Format the material below as a JSON list of strings, with each line as its own string and no blank lines. Include every line of the material except the picture lines.
BEGIN
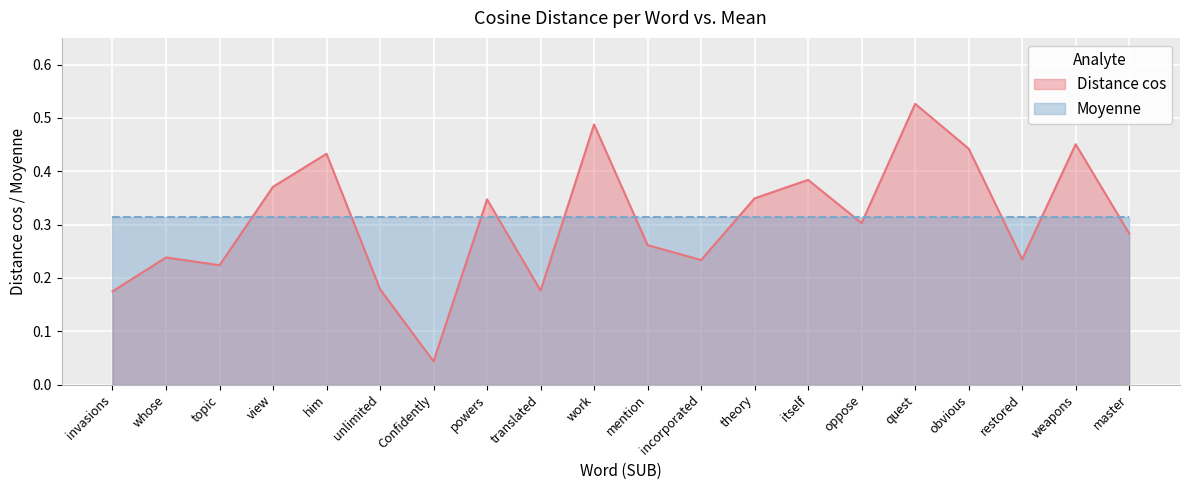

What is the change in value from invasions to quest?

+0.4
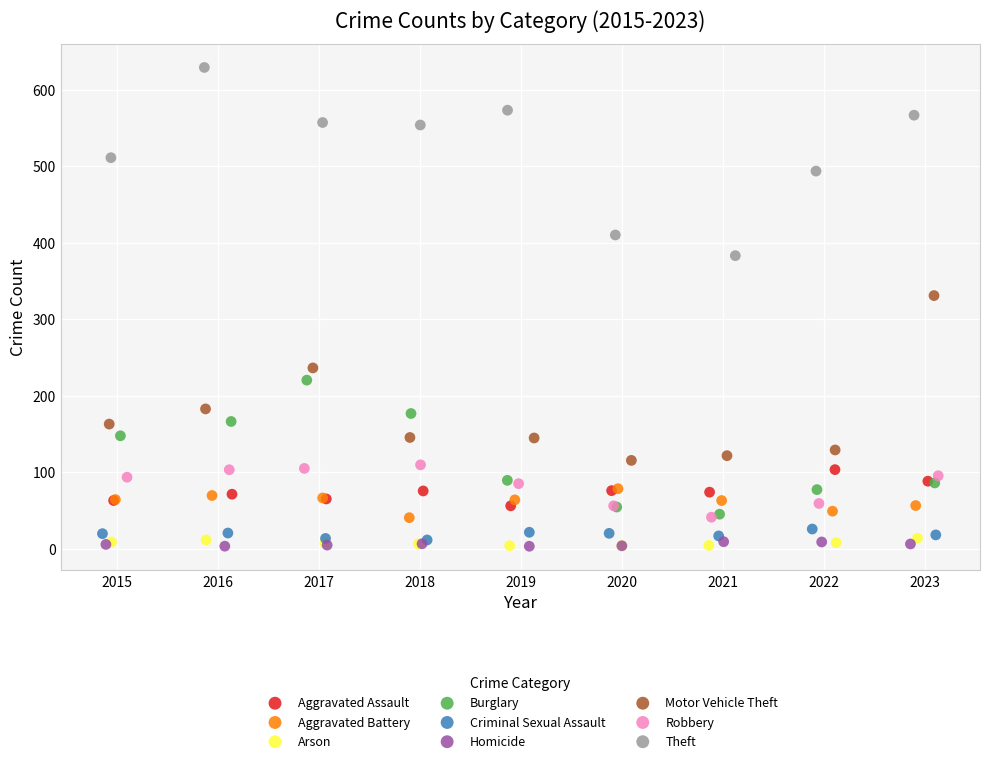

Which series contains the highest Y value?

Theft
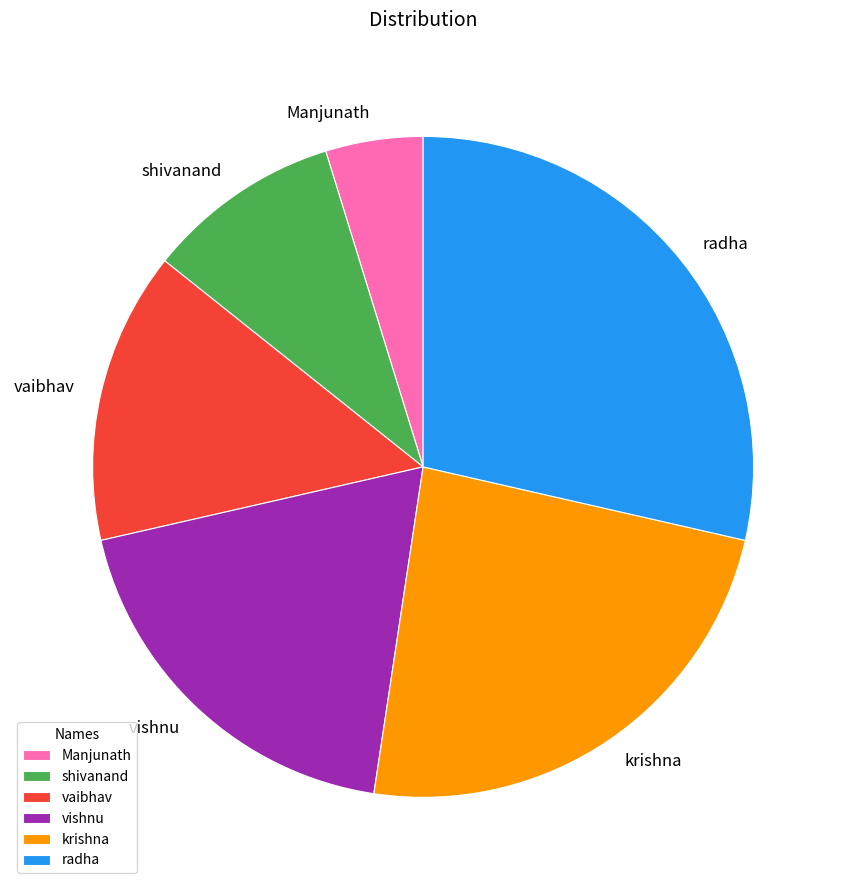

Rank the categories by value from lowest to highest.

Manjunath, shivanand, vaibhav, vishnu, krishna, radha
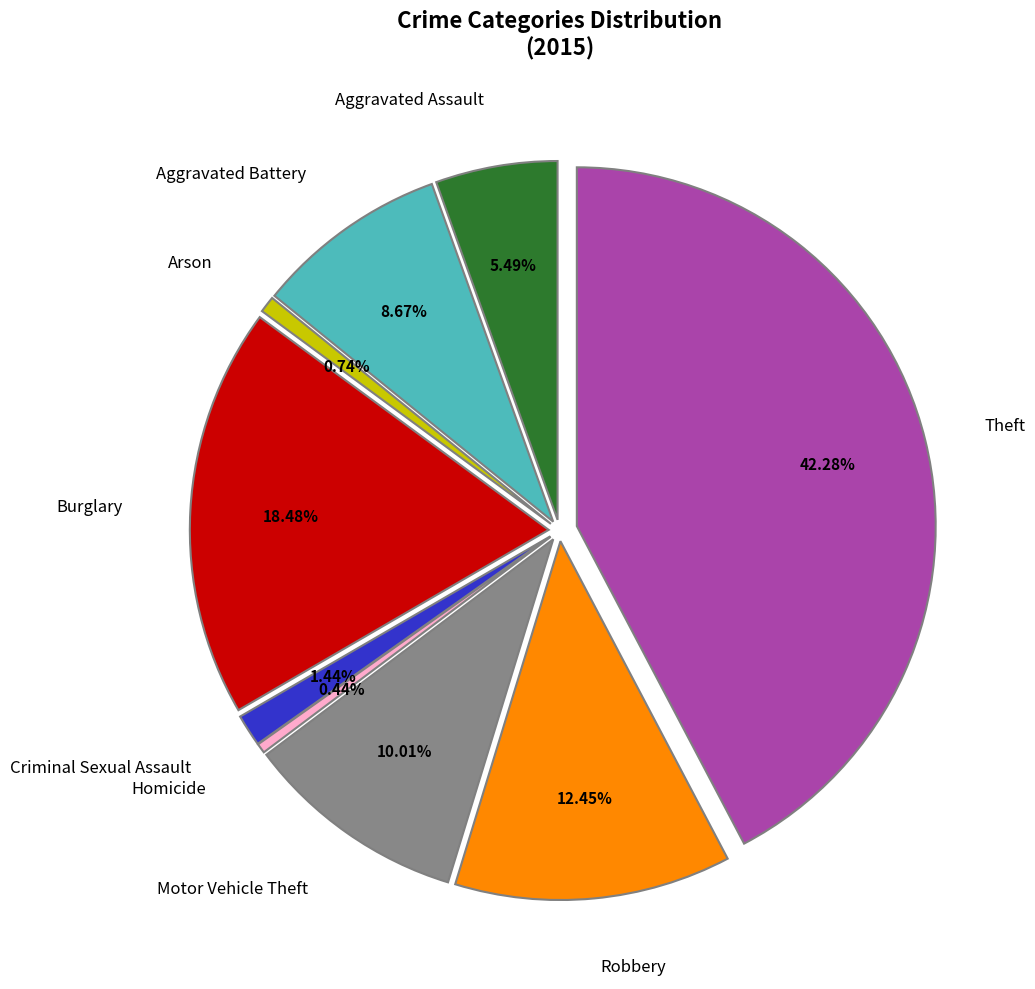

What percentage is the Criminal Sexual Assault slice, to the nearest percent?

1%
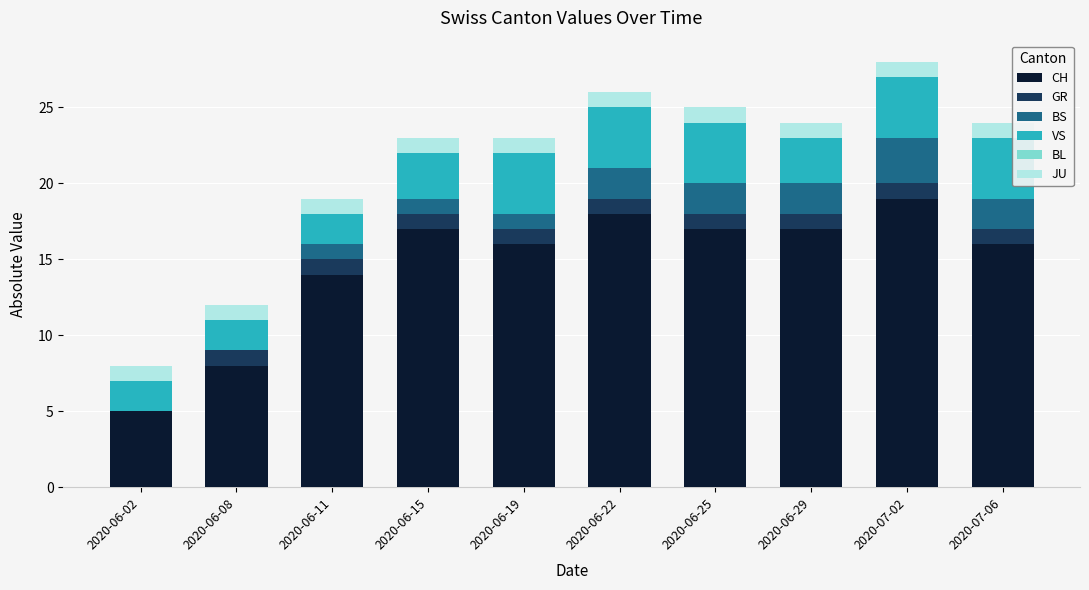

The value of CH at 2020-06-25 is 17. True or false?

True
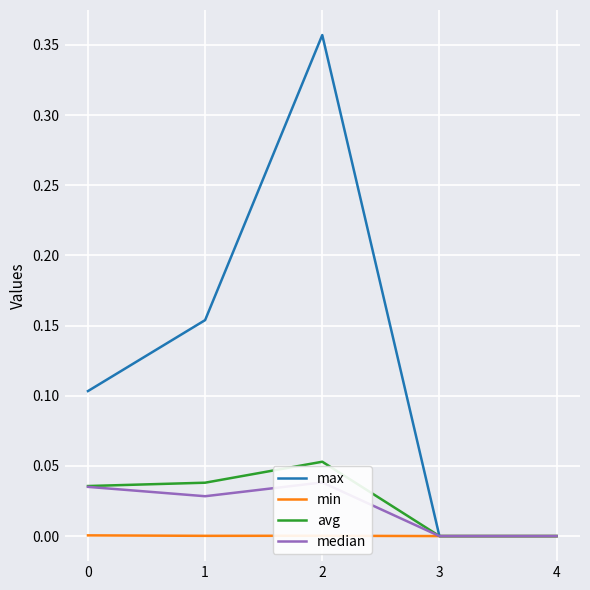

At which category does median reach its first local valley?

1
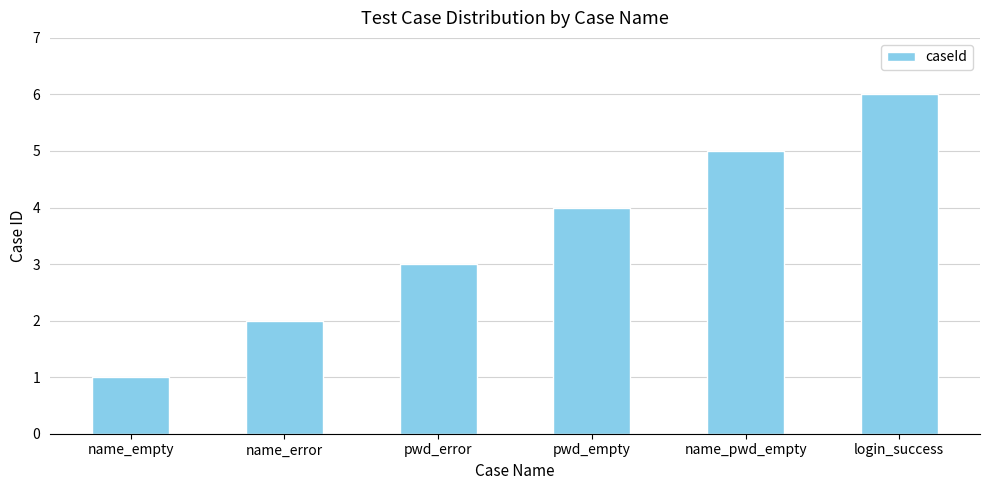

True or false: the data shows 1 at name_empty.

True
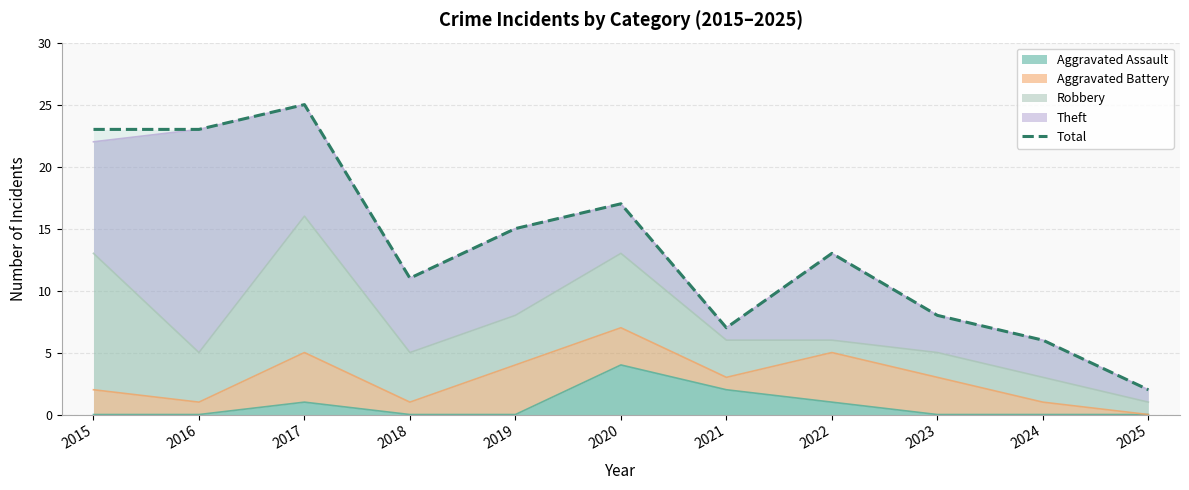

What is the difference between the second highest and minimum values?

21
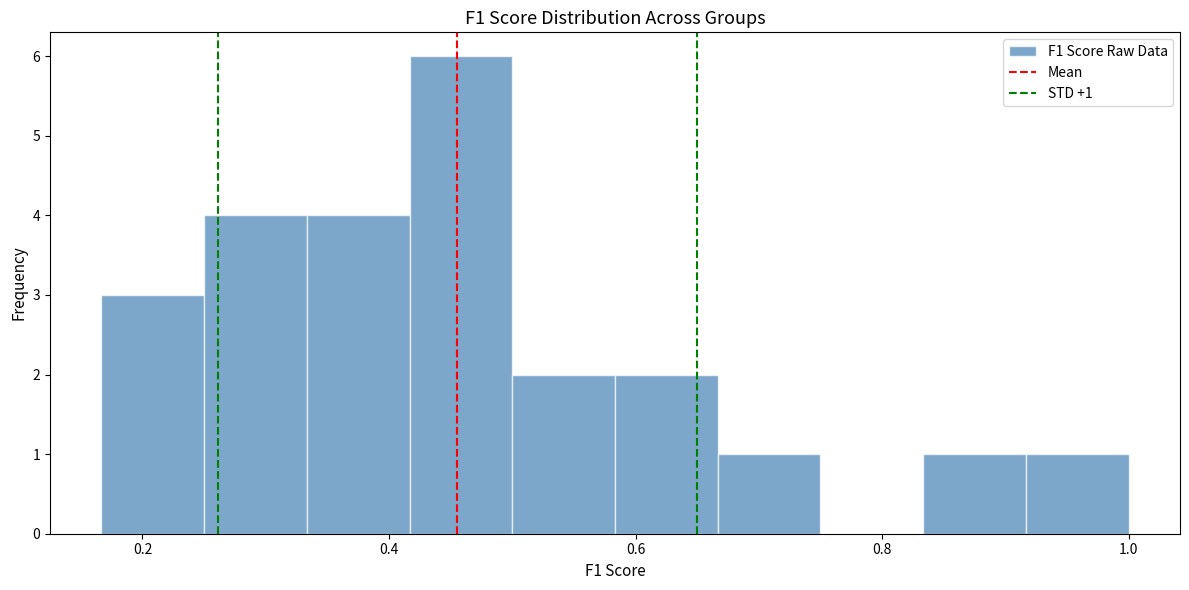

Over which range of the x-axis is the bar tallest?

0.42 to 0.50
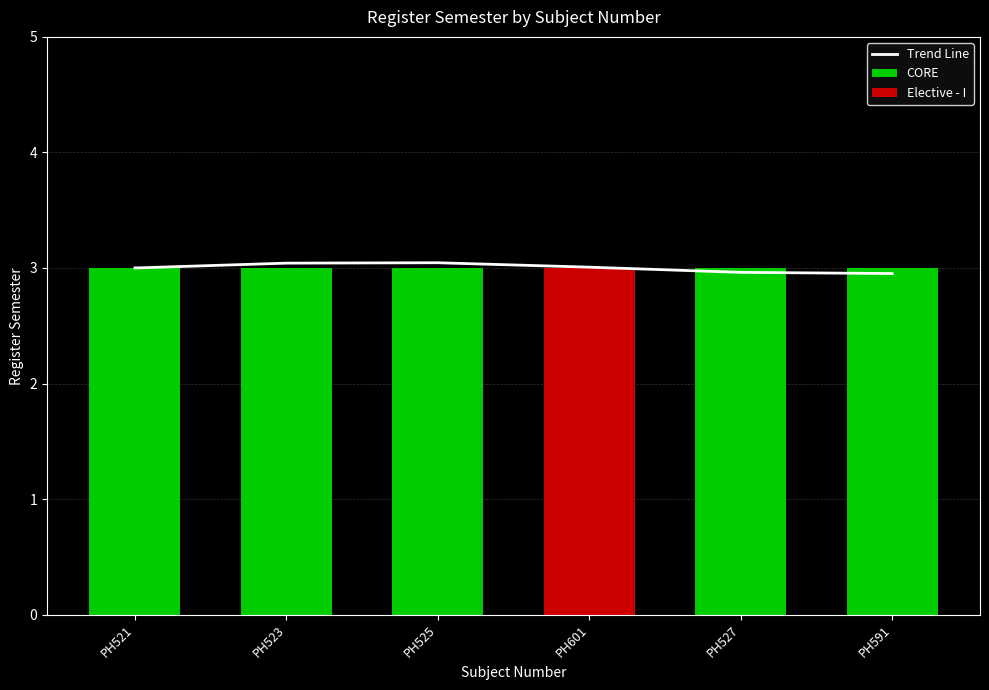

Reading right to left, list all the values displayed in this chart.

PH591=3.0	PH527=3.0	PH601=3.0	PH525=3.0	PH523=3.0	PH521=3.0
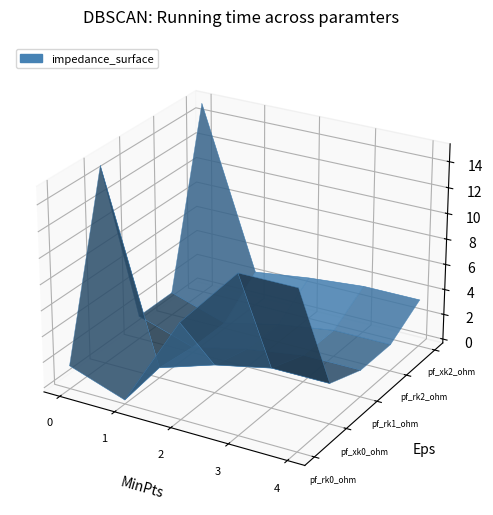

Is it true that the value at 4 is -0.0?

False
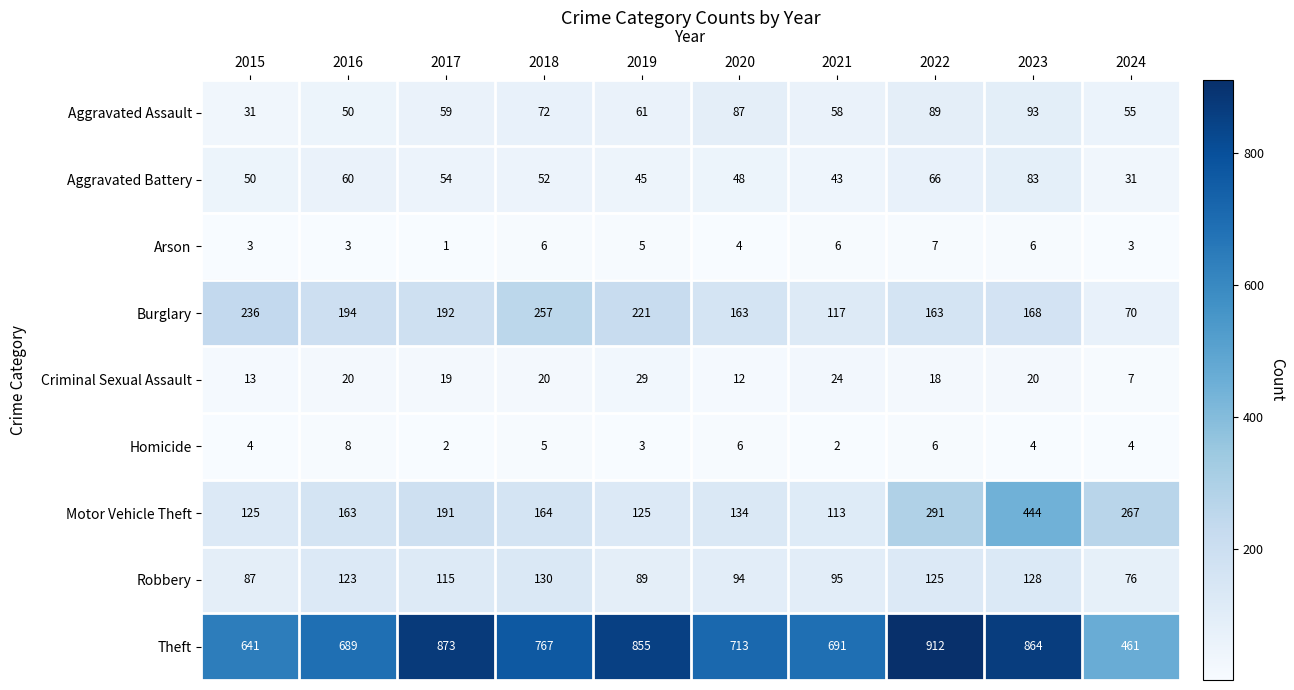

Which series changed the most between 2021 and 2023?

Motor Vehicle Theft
END
## RESPONSE BELOW
[
  "What is the change in value from invasions to quest?",
  "+0.4",
  "Which series contains the highest Y value?",
  "Theft",
  "Rank the categories by value from lowest to highest.",
  "Manjunath, shivanand, vaibhav, vishnu, krishna, radha",
  "What percentage is the Criminal Sexual Assault slice, to the nearest percent?",
  "1%",
  "The value of CH at 2020-06-25 is 17. True or false?",
  "True",
  "At which category does median reach its first local valley?",
  "1",
  "True or false: the data shows 1 at name_empty.",
  "True",
  "What is the difference between the second highest and minimum values?",
  "21",
  "Over which range of the x-axis is the bar tallest?",
  "0.42 to 0.50",
  "Reading right to left, list all the values displayed in this chart.",
  "PH591=3.0\tPH527=3.0\tPH601=3.0\tPH525=3.0\tPH523=3.0\tPH521=3.0",
  "Is it true that the value at 4 is -0.0?",
  "False",
  "Which series changed the most between 2021 and 2023?",
  "Motor Vehicle Theft"
]